Costs, Real Immersion,

How Can I Distinguish a Real Immersion Program
from Other Language-Rich Programs?
Definition of Immersion

According to the well-established research on language-acquisition, only real immersion programs produce the level of fluency that produce a truly bilingual or multilingual child. Yet, the term language immersion is often used to reference a wide range of language exposure programs. Parents should be clear what they are signing-up for.  Below we provide a definition drawn from the Center for Advanced Research on Language Acquisition (CARLA) and the American Council on the Teaching of Foreign Languages (ACTFL).



Definition of Dual Language

In the United States there are two types of language immersion programs:  One way (regular Immersion); and two-way, referred to as Dual Language. 

One Way Immersion:  In these programs the majority of the children in the class do not speak (or have limited skill in)  the target language and they are fluent in the majority language of the US (English).  Their exposure to the target language is almost entirely in the classroom.

Two Way Immersion:  In these programs 1/3 to 1/2 of the students speak the first target language fluently, but not the second.  The rest of the children speak the second target language fluently, but not the first.  The children are taught 50% in each of the two target languages, learning from the teachers and from one another.

Seven Defining Features of a Language Immersion Program 

1) Subject instruction is occurring through the [target or] minority language for at least 50% of the school day during the elementary [and pre-school] years.  

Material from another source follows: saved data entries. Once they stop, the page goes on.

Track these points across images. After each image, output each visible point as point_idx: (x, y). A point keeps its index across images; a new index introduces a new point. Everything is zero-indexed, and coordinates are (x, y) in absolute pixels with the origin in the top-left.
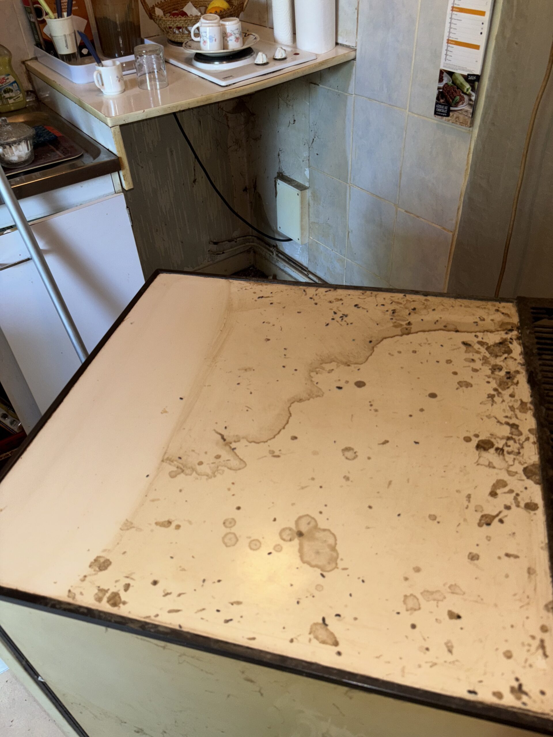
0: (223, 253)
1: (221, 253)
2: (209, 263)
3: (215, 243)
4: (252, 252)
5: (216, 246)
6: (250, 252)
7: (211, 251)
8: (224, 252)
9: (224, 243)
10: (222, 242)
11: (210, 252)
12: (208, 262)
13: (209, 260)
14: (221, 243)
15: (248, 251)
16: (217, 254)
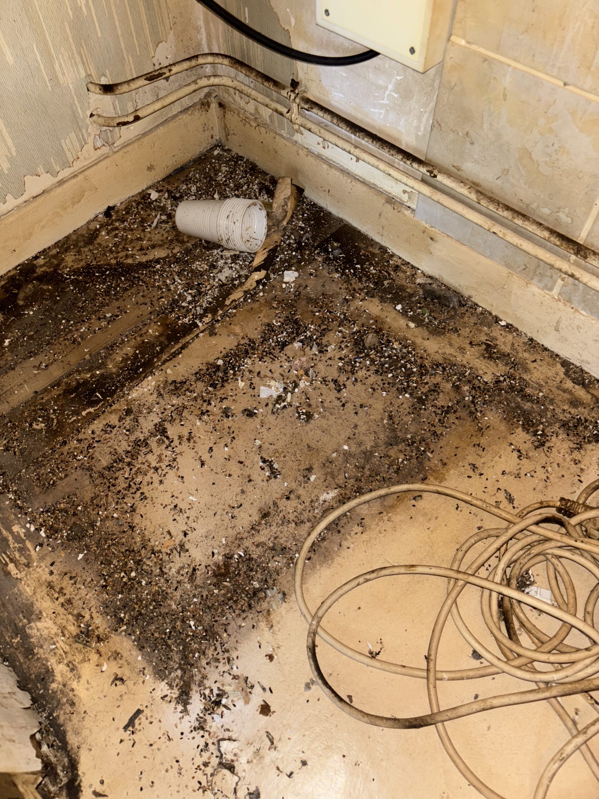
0: (137, 118)
1: (131, 119)
2: (99, 152)
3: (108, 89)
4: (214, 105)
5: (108, 98)
6: (208, 104)
7: (99, 116)
8: (140, 114)
9: (133, 85)
10: (128, 82)
11: (94, 118)
12: (96, 149)
13: (99, 144)
14: (125, 88)
15: (205, 104)
16: (119, 124)
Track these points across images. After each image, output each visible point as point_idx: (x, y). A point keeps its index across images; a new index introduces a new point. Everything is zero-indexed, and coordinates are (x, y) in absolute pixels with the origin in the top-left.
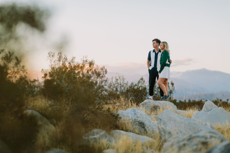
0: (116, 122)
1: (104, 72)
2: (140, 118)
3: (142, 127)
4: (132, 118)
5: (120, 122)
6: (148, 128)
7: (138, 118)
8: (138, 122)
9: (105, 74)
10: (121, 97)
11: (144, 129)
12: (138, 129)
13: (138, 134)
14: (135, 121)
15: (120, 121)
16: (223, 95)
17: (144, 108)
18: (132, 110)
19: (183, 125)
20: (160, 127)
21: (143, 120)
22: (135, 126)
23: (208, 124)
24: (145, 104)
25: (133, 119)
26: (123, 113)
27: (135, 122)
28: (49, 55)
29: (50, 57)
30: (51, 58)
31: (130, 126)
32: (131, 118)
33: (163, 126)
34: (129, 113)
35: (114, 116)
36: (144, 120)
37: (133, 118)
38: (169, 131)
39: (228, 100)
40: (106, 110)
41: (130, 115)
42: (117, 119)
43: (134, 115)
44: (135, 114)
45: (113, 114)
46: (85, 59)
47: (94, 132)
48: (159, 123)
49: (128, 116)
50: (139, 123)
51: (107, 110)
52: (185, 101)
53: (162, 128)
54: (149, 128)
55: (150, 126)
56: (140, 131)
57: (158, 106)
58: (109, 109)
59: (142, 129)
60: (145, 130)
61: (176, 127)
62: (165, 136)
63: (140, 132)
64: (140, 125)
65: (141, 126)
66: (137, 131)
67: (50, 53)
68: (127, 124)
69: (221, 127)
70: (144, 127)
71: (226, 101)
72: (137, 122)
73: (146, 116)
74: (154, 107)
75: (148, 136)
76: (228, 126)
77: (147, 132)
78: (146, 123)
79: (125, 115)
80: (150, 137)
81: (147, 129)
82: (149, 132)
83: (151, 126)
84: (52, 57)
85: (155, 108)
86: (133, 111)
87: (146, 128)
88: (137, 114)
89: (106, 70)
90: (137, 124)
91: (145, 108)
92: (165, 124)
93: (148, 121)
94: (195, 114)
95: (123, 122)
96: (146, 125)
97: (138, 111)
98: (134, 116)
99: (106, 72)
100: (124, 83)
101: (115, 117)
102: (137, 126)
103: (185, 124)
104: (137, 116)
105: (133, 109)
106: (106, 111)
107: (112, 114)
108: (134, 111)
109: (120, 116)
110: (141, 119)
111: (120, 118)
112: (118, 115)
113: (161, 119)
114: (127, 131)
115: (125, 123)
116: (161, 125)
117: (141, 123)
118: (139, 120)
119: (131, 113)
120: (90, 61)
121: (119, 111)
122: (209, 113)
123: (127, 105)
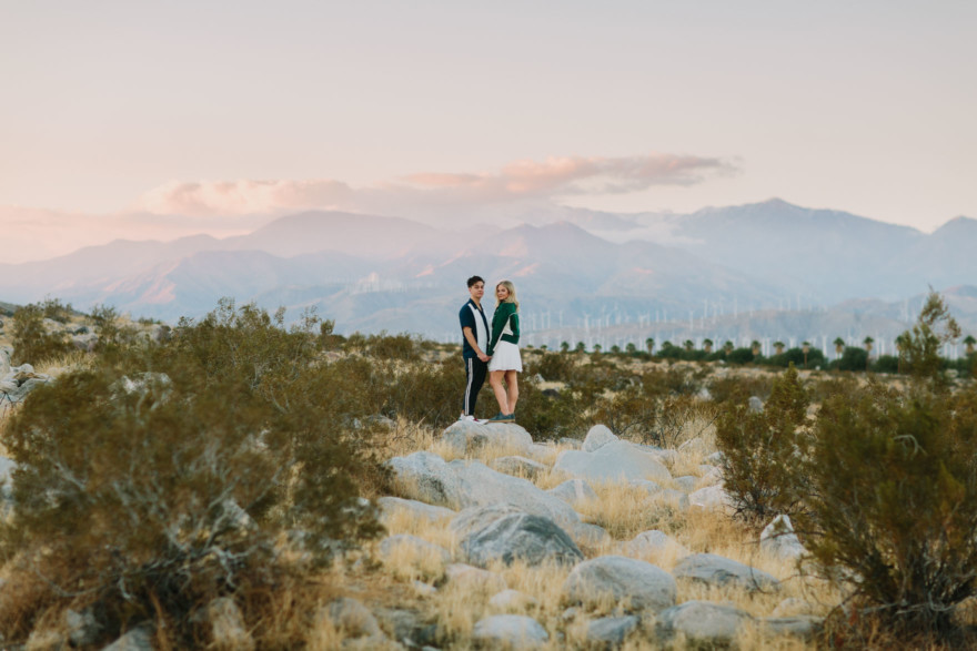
0: (388, 481)
2: (435, 473)
3: (438, 489)
5: (395, 481)
6: (450, 492)
7: (430, 473)
8: (430, 479)
10: (399, 417)
11: (440, 494)
12: (430, 494)
13: (430, 503)
14: (424, 478)
17: (450, 443)
18: (421, 457)
20: (461, 493)
21: (439, 476)
22: (424, 488)
23: (579, 481)
24: (456, 431)
25: (421, 474)
26: (401, 463)
27: (424, 480)
31: (413, 489)
32: (416, 472)
33: (465, 492)
34: (412, 462)
35: (383, 469)
36: (442, 476)
37: (419, 471)
39: (868, 341)
40: (367, 457)
41: (414, 466)
42: (389, 474)
43: (423, 466)
44: (425, 464)
45: (382, 466)
46: (311, 316)
49: (410, 468)
50: (433, 482)
51: (370, 458)
52: (689, 344)
54: (453, 492)
57: (484, 437)
58: (374, 455)
59: (438, 494)
60: (443, 495)
63: (434, 500)
64: (435, 485)
65: (436, 487)
66: (427, 498)
68: (407, 485)
70: (441, 491)
72: (429, 481)
73: (445, 469)
74: (475, 439)
75: (449, 508)
77: (447, 500)
78: (447, 482)
79: (405, 468)
81: (448, 494)
82: (451, 500)
85: (478, 441)
86: (421, 459)
87: (445, 491)
88: (428, 464)
90: (427, 483)
91: (454, 444)
92: (469, 487)
93: (448, 478)
94: (562, 457)
95: (401, 480)
96: (445, 487)
97: (432, 459)
98: (423, 468)
101: (385, 471)
102: (428, 489)
104: (428, 469)
105: (423, 455)
107: (379, 465)
108: (424, 457)
109: (395, 469)
110: (436, 475)
111: (395, 473)
112: (391, 467)
114: (407, 498)
115: (404, 484)
117: (436, 482)
118: (432, 475)
119: (416, 463)
120: (324, 320)
121: (393, 458)
122: (595, 453)
123: (413, 437)
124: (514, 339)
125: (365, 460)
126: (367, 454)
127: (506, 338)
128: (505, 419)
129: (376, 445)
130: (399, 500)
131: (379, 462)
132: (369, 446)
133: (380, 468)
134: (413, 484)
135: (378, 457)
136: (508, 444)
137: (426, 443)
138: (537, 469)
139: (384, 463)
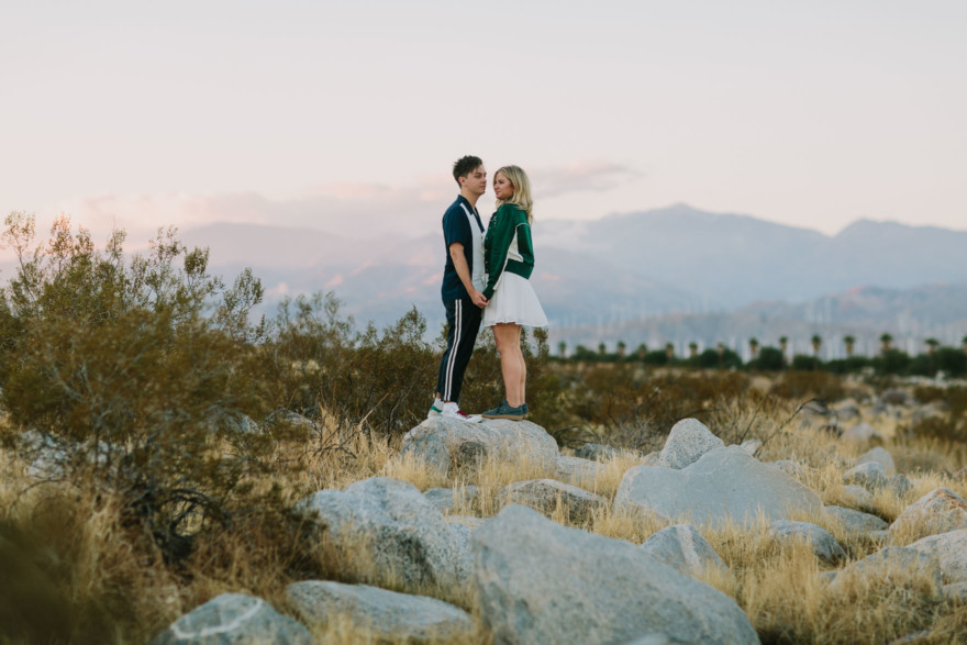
0: (309, 546)
1: (251, 295)
2: (406, 523)
3: (414, 556)
4: (370, 522)
6: (439, 562)
7: (395, 524)
8: (397, 537)
9: (255, 303)
10: (324, 412)
11: (419, 567)
12: (397, 568)
13: (399, 590)
14: (385, 534)
15: (323, 543)
16: (764, 319)
17: (421, 458)
18: (372, 488)
19: (576, 567)
20: (485, 581)
21: (415, 529)
22: (384, 555)
23: (682, 529)
24: (427, 437)
25: (378, 527)
26: (335, 503)
27: (384, 538)
28: (9, 227)
29: (13, 237)
30: (20, 238)
31: (364, 561)
32: (366, 522)
33: (495, 578)
34: (357, 501)
35: (298, 518)
36: (421, 529)
37: (374, 521)
38: (519, 598)
39: (783, 340)
40: (262, 493)
41: (361, 509)
42: (311, 529)
43: (380, 509)
44: (384, 504)
45: (294, 512)
46: (167, 243)
47: (216, 610)
48: (480, 564)
49: (354, 514)
50: (402, 543)
51: (269, 494)
52: (602, 347)
53: (492, 584)
54: (443, 561)
55: (445, 551)
56: (407, 577)
57: (479, 446)
58: (276, 488)
59: (414, 566)
60: (426, 570)
61: (547, 577)
62: (505, 617)
63: (406, 580)
64: (407, 548)
65: (408, 553)
66: (392, 576)
67: (14, 220)
68: (349, 552)
69: (735, 534)
70: (421, 560)
71: (777, 345)
72: (394, 541)
73: (428, 513)
74: (463, 449)
75: (440, 598)
76: (763, 532)
77: (433, 581)
78: (431, 540)
79: (342, 513)
80: (444, 600)
81: (435, 566)
82: (443, 578)
83: (449, 551)
84: (22, 236)
85: (467, 454)
86: (374, 493)
87: (429, 560)
88: (390, 503)
89: (257, 286)
90: (391, 545)
91: (427, 460)
92: (502, 566)
93: (436, 533)
94: (632, 480)
95: (337, 543)
96: (429, 551)
97: (395, 492)
98: (381, 514)
99: (258, 295)
100: (338, 323)
101: (302, 523)
102: (393, 557)
103: (582, 563)
104: (391, 514)
105: (375, 483)
106: (265, 497)
107: (289, 510)
108: (379, 489)
109: (325, 516)
110: (408, 526)
111: (324, 527)
112: (315, 515)
113: (486, 548)
114: (349, 579)
115: (343, 549)
116: (487, 574)
117: (410, 541)
118: (400, 528)
119: (366, 502)
120: (191, 250)
121: (319, 493)
122: (688, 471)
123: (352, 448)
124: (524, 268)
125: (257, 500)
126: (263, 485)
127: (514, 267)
128: (514, 413)
129: (281, 466)
130: (333, 586)
131: (288, 503)
132: (266, 469)
133: (293, 517)
134: (364, 551)
135: (287, 492)
136: (523, 457)
137: (375, 457)
138: (587, 503)
139: (300, 504)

2) All of the teachers are fully proficient in the languages they are using for classroom instruction. 3) The various languages used in the classroom are separated in a clear and sustained manner during instructional time.  

4) The target language is used for subject matter instruction. (For example young children play and explore in the target language; older children learn social studies, science, or art in the target language.) 

5) The classroom environment is language-rich.  

6) Teachers elicit talk from the children that increases in it's fluency, accuracy, and complexity over the course of time.

7) Teachers don’t use English as the default for clarification, or for checking on meaning or understanding.